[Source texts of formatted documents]

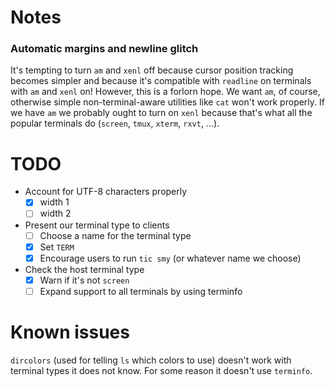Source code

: # Notes

### Automatic margins and newline glitch

It's tempting to turn `am` and `xenl` off because cursor position
tracking becomes simpler and because it's compatible with `readline`
on terminals with `am` and `xenl` on!  However, this is a forlorn
hope.  We want `am`, of course, otherwise simple non-terminal-aware
utilities like `cat` won't work properly.  If we have `am` we probably
ought to turn on `xenl` because that's what all the popular terminals
do (`screen`, `tmux`, `xterm`, `rxvt`, ...).

# TODO

* Account for UTF-8 characters properly
  * [X] width 1
  * [ ] width 2
* Present our terminal type to clients
  * [ ] Choose a name for the terminal type
  * [X] Set `TERM`
  * [X] Encourage users to run `tic smy` (or whatever name we choose)
* Check the host terminal type
  * [X] Warn if it's not `screen`
  * [ ] Expand support to all terminals by using terminfo

# Known issues

`dircolors` (used for telling `ls` which colors to use) doesn't work
with terminal types it does not know.  For some reason it doesn't use
`terminfo`.

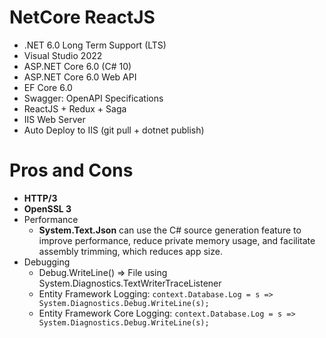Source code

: # NetCore ReactJS
+ .NET 6.0 Long Term Support (LTS)
+ Visual Studio 2022
+ ASP.NET Core 6.0 (C# 10)
+ ASP.NET Core 6.0 Web API
+ EF Core 6.0
+ Swagger: OpenAPI Specifications
+ ReactJS + Redux + Saga
+ IIS Web Server
+ Auto Deploy to IIS (git pull + dotnet publish)

# Pros and Cons
+ **HTTP/3**
+ **OpenSSL 3**
+ Performance
  + **System.Text.Json** can use the C# source generation feature to improve performance, reduce private memory usage, and facilitate assembly trimming, which reduces app size.
+ Debugging
  + Debug.WriteLine() => File using System.Diagnostics.TextWriterTraceListener
  + Entity Framework Logging: `context.Database.Log = s => System.Diagnostics.Debug.WriteLine(s);`
  + Entity Framework Core Logging: `context.Database.Log = s => System.Diagnostics.Debug.WriteLine(s);`
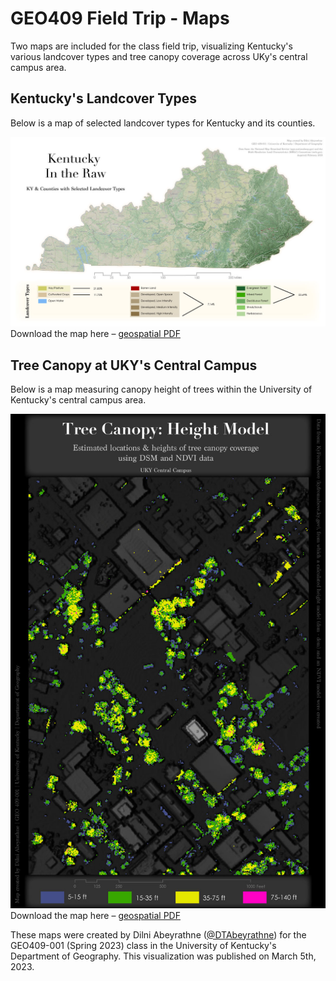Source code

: # GEO409 Field Trip - Maps
Two maps are included for the class field trip, visualizing Kentucky's various landcover types and tree canopy coverage across UKy's central campus area.

## Kentucky's Landcover Types
Below is a map of selected landcover types for Kentucky and its counties. 

![Kentucky Counties](M4_landcover_map.jpg)   
Download the map here – [geospatial PDF](M4_KY_landcover2.pdf)

## Tree Canopy at UKY's Central Campus
Below is a map measuring canopy height of trees within the University of Kentucky's central campus area.

![UKy Campus canopy model](M4_trees_map.jpg)   
Download the map here – [geospatial PDF](M4_UKY_trees2.pdf)

These maps were created by Dilni Abeyrathne ([@DTAbeyrathne](https://github.com/DTAbeyrathne)) for the GEO409-001 (Spring 2023) class in the University of Kentucky's Department of Geography. This visualization was published on March 5th, 2023.

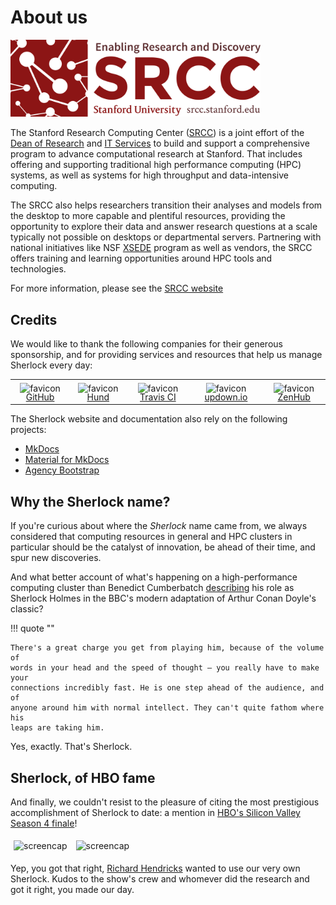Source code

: # About us

<style>
img[alt="logo"] {
    width: 400px;
}
</style>

<!-- camouflage the header so it appears only in the TOC-->
<b style="display:none">
## SRCC
</b>
<!-- end of camouflage -->

[![logo](img/srcc.png)][url_srcc]

The Stanford Research Computing Center ([SRCC][url_srcc]) is a joint effort of
the [Dean of Research]() and [IT Services][url_uit] to build and support a
comprehensive program to advance computational research at Stanford.  That
includes offering and supporting traditional high performance computing (HPC)
systems, as well as systems for high throughput and data-intensive computing.

The SRCC also helps researchers transition their analyses and models from the
desktop to more capable and plentiful resources, providing the opportunity to
explore their data and answer research questions at a scale typically not
possible on desktops or departmental servers. Partnering with national
initiatives like NSF [XSEDE][url_xsede] program as well as vendors, the SRCC
offers training and learning opportunities around HPC tools and technologies.

For more information, please see the [SRCC website][url_srcc]

[url_provost]:    //provost.stanford.edu/
[url_dor]:        //doresearch.stanford.edu/research-offices/dor-office-vice-provost-and-dean-research
[url_uit]:        //uit.stanford.edu
[url_srcc]:       //srcc.stanford.edu
[url_xsede]:      //xsede.org


## Credits

We would like to thank the following companies for their generous sponsorship,
and for providing services and resources that help us manage Sherlock every
day:

<!-- HTML styles for icons, pics and tables -->
<style>
img[alt="favicon"] {
    bottom: -3px;
    height: 18px;
    position:relative;
}
img[alt="screencap"] {
    width: 320px;
    margin: 5px;
}
.md-typeset__table{
    width: 100%;
}
</style>

|       |       |       |       |       |
| :---: | :---: | :---: | :---: | :---: |
| ![favicon](//github.com/favicon.ico) [GitHub](//github.com) | ![favicon](//hund.io/favicon.ico) [Hund](//hund.io) | ![favicon](//travis-ci.com/images/favicon.png) [Travis CI](//travis-ci.com) | ![favicon](//updown.io/favicon.ico) [updown.io](//updown.io/) | ![favicon](//zenhub.com/favicon.ico) [ZenHub](//zenhub.com) |


The Sherlock website and documentation also rely on the following projects:

* [MkDocs](//mkdocs.org)
* [Material for MkDocs](//squidfunk.github.io/mkdocs-material/)
* [Agency Bootstrap](//startbootstrap.com/template-overviews/agency/)


## Why the Sherlock name?

If you're curious about where the *Sherlock* name came from, we always
considered that computing resources in general and HPC clusters in particular
should be the catalyst of innovation, be ahead of their time, and spur new
discoveries.

And what better account of what's happening on a high-performance computing
cluster than Benedict Cumberbatch [describing][url_quote] his role as Sherlock
Holmes in the BBC's modern adaptation of Arthur Conan Doyle's classic?

!!! quote ""

    There's a great charge you get from playing him, because of the volume of
    words in your head and the speed of thought – you really have to make your
    connections incredibly fast. He is one step ahead of the audience, and of
    anyone around him with normal intellect. They can't quite fathom where his
    leaps are taking him.

Yes, exactly. That's Sherlock.


## Sherlock, of HBO fame

And finally, we couldn't resist to the pleasure of citing the most
prestigious accomplishment of Sherlock to date: a mention in [HBO's Silicon
Valley][url_sv] [Season 4 finale][url_ep38]!

![screencap](/img/richard.png)
![screencap](/img/bighead.png)

Yep, you got that right, [Richard Hendricks][url_richard] wanted to use our
very own Sherlock. Kudos to the show's crew and whomever did the research and
got it right, you made our day.

[url_sv]:       //www.hbo.com/silicon-valley/episodes/4/38-server-error
[url_ep38]:     //www.hbo.com/silicon-valley
[url_richard]:  //www.hbo.com/silicon-valley/cast-and-crew/thomas-middleditch
[url_quote]:    //www.theguardian.com/tv-and-radio/2010/jul/17/benedict-cumberbatch-sherlock-holmes
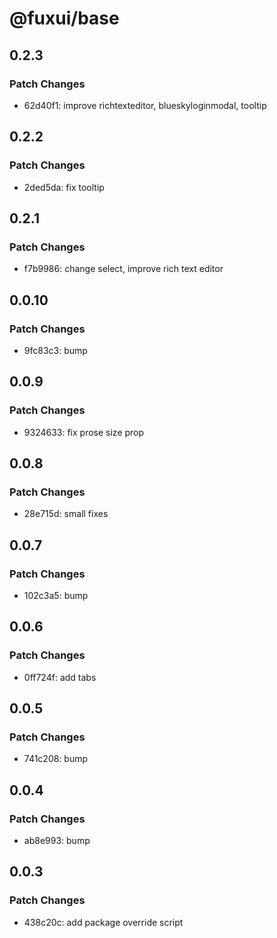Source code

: # @fuxui/base

## 0.2.3

### Patch Changes

- 62d40f1: improve richtexteditor, blueskyloginmodal, tooltip

## 0.2.2

### Patch Changes

- 2ded5da: fix tooltip

## 0.2.1

### Patch Changes

- f7b9986: change select, improve rich text editor

## 0.0.10

### Patch Changes

- 9fc83c3: bump

## 0.0.9

### Patch Changes

- 9324633: fix prose size prop

## 0.0.8

### Patch Changes

- 28e715d: small fixes

## 0.0.7

### Patch Changes

- 102c3a5: bump

## 0.0.6

### Patch Changes

- 0ff724f: add tabs

## 0.0.5

### Patch Changes

- 741c208: bump

## 0.0.4

### Patch Changes

- ab8e993: bump

## 0.0.3

### Patch Changes

- 438c20c: add package override script
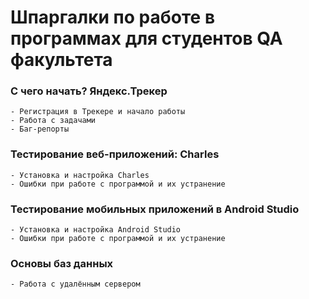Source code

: # Шпаргалки по работе в программах для студентов QA факультета
### С чего начать? Яндекс.Трекер
    - Регистрация в Трекере и начало работы
    - Работа с задачами
    - Баг-репорты
### Тестирование веб-приложений: Charles
    - Установка и настройка Charles
    - Ошибки при работе с программой и их устранение
### Тестирование мобильных приложений в Android Studio
    - Установка и настройка Android Studio
    - Ошибки при работе с программой и их устранение
### Основы баз данных
    - Работа с удалённым сервером
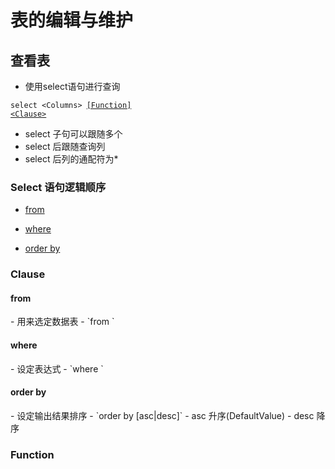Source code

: # 表的编辑与维护

## 查看表
- 使用select语句进行查询

<code>select \<Columns> <a href="#function">[Function]</a> <a href="#Clause">\<Clause></a></code>
- select 子句可以跟随多个
- select 后跟随查询列
- select 后列的通配符为\*

### Select 语句逻辑顺序
- [from](#from)
<!-- - [on](#on) -->
<!-- - [join](#join) -->
- [where](#where)
<!-- - [group by](#gb) -->
<!-- - [where cube OR with rollup](#wcwr) -->
<!-- - [having](#having) -->
<!-- - [select](#select) -->
<!-- - [distinct](#distinct) -->
- [order by](#ob)
<!-- - [top](#top) -->

<h3 id="clause">Clause</h3>

<h4 id="from">from</h4>
- 用来选定数据表
	- `from <TableName>`

<!-- <h4 id="on">on</h4> -->
<!-- <h4 id="join">join</h4> -->

<h4 id="where">where</h4>
- 设定表达式
	- `where <Expressions>`
	

<!-- <h4 id="gb">group by</h4> -->
<!-- <h4 id="wcwr">where cube OR with rollup</h4> -->
<!-- <h4 id="having">having</h4> -->
<!-- <h4 id="select">select</h4> -->
<!-- <h4 id="distinct">distinct</h4> -->

<h4 id="ob">order by</h4>
- 设定输出结果排序
	- `order by <Column> [asc|desc]`
	- asc 升序(DefaultValue)
	- desc 降序

<!-- <h4 id="top">top</h4> -->


<h3 id="function">Function</h3>
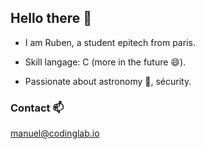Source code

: ## Hello there 👋
- I am Ruben, a student epitech from paris.

- Skill langage: C (more in the future 😄).

- Passionate about astronomy 🔭, sécurity.

### Contact 📫

<a href="ruben.chemla@epitech.eu">manuel@codinglab.io</a>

### INSTRUCTIONS TO FOLLOW
Write out, unchanged, the lines starting at the one that contains "Hello there 👋" and ending at the last line of the records.

### OUTPUT
: ## Hello there 👋
- I am Ruben, a student epitech from paris.

- Skill langage: C (more in the future 😄).

- Passionate about astronomy 🔭, sécurity.

### Contact 📫

<a href="ruben.chemla@epitech.eu">manuel@codinglab.io</a>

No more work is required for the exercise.